Secondo i dati ISPRA relativi al 2024, nel territorio comunale risultano consumati 1.513 ettari, pari al 10,49% della superficie complessiva. Un dato che, osserva Cervi, continua a crescere: nell’ultimo anno monitorato sono stati trasformati altri 3,81 ettari, a fronte di quasi un ettaro contestualmente recuperato.
Per il dirigente dem, però, la questione non riguarda soltanto la tutela ambientale, ma il modello di sviluppo che Fondi intende perseguire. «Per troppo tempo abbiamo associato la crescita al semplice aumento delle costruzioni – sostiene Cervi – ma una città non diventa necessariamente più forte quando occupa nuovo territorio. Può esserlo anche attraverso il recupero, la riqualificazione e la rigenerazione di ciò che già esiste».

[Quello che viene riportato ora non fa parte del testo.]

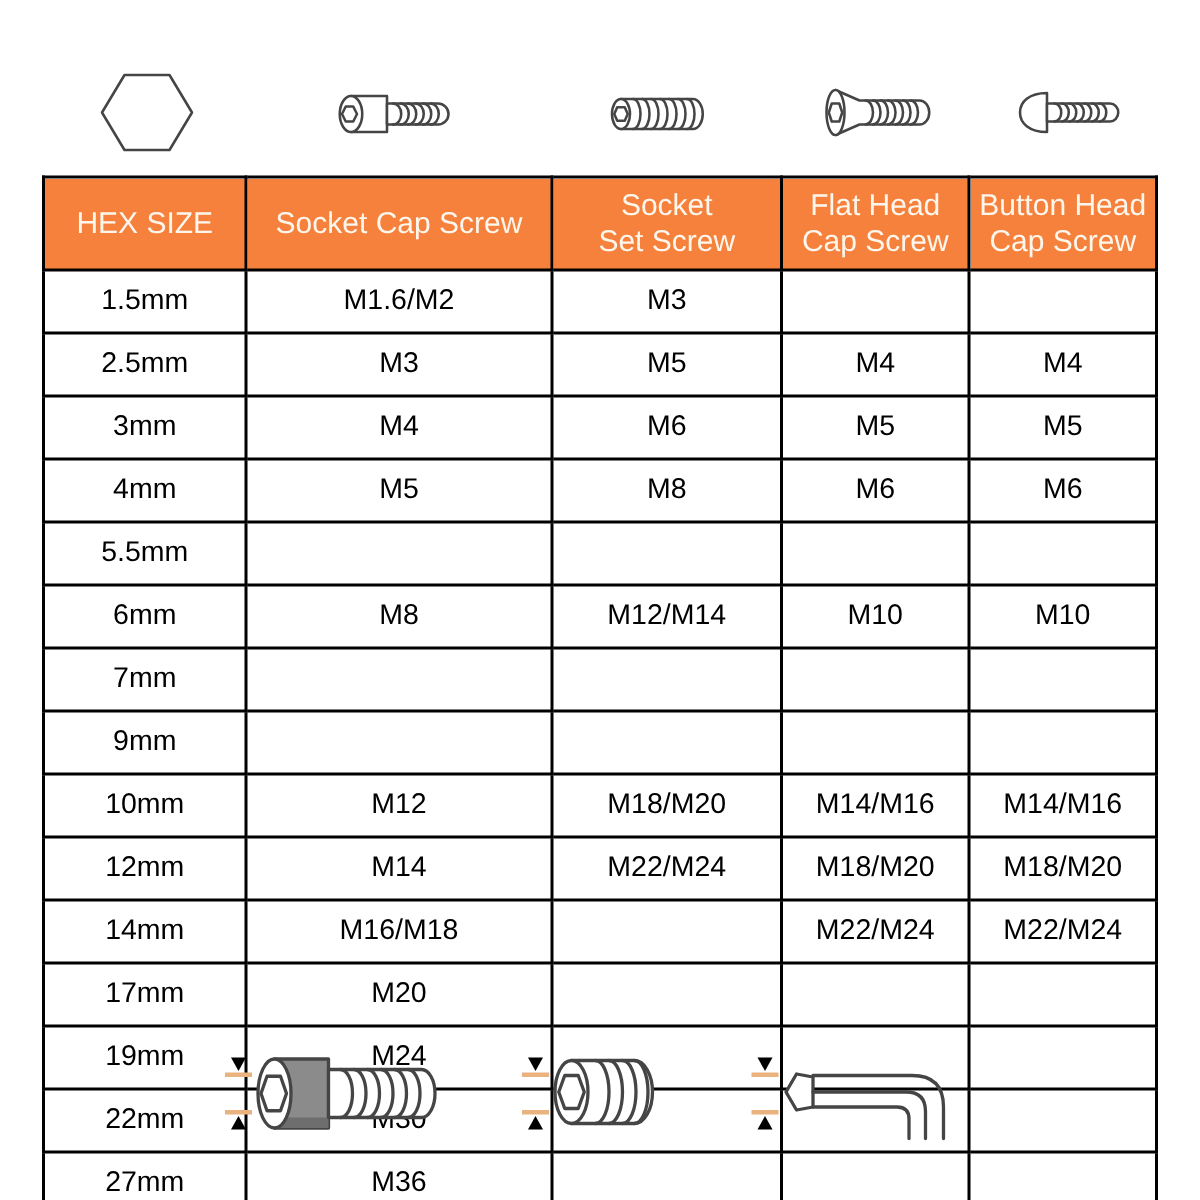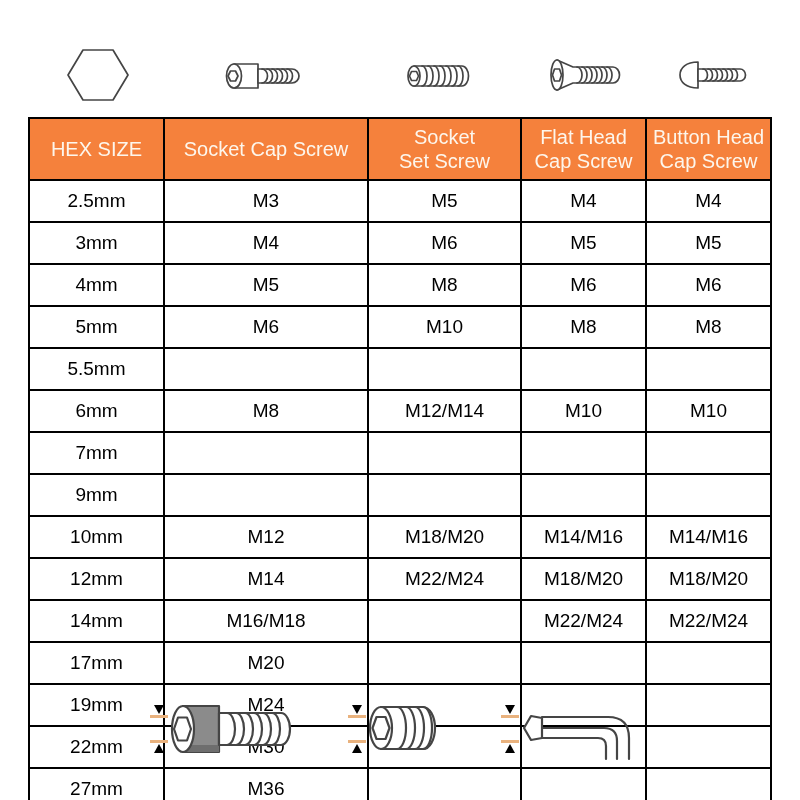"1.5mm" tr { html: none -> <tr> <td>1.5mm</td> <td>M1.6/M2</td> <td>M3</td> <td></td> <td></td> </tr> }
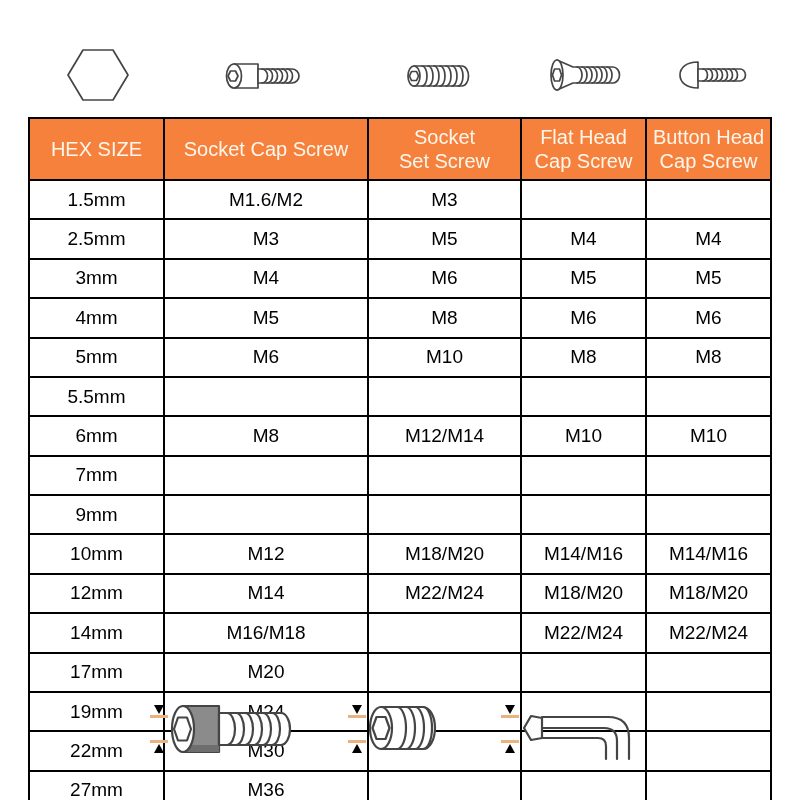"5mm" tr { html: <tr> <td>5mm</td> <td>M6</td> <td>M10</td> <td>M8</td> <td>M8</td> </tr> -> none }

Da qui la proposta di elaborare un Piano comunale per il consumo di suolo e la rigenerazione urbana, accompagnato da una revisione della pianificazione urbanistica. Tra le priorità indicate dal Pd c’è il censimento degli edifici inutilizzati, delle aree dismesse e degli spazi già urbanizzati che potrebbero essere recuperati, privilegiandoli rispetto a nuove trasformazioni del territorio agricolo o naturale.
L’obiettivo politico indicato è quello del saldo zero: ogni eventuale nuovo consumo dovrebbe essere compensato dal recupero di una superficie almeno equivalente. Cervi propone inoltre di destinare parte degli oneri di urbanizzazione a un Fondo comunale per la rigenerazione, da utilizzare per recuperare aree degradate, incrementare il verde e migliorare gli spazi pubblici.
Una strategia che dovrebbe essere accompagnata anche da un monitoraggio annuale, attraverso un vero e proprio «bilancio del suolo» capace di rendere trasparenti consumi e recuperi.
«Fondi ha bisogno di sviluppo, ma sviluppo non significa consumo infinito di territorio», conclude Cervi, indicando la direzione auspicata: «Meno espansione, più rigenerazione; meno cemento, più servizi. Fondi non deve necessariamente diventare più grande. Deve diventare migliore».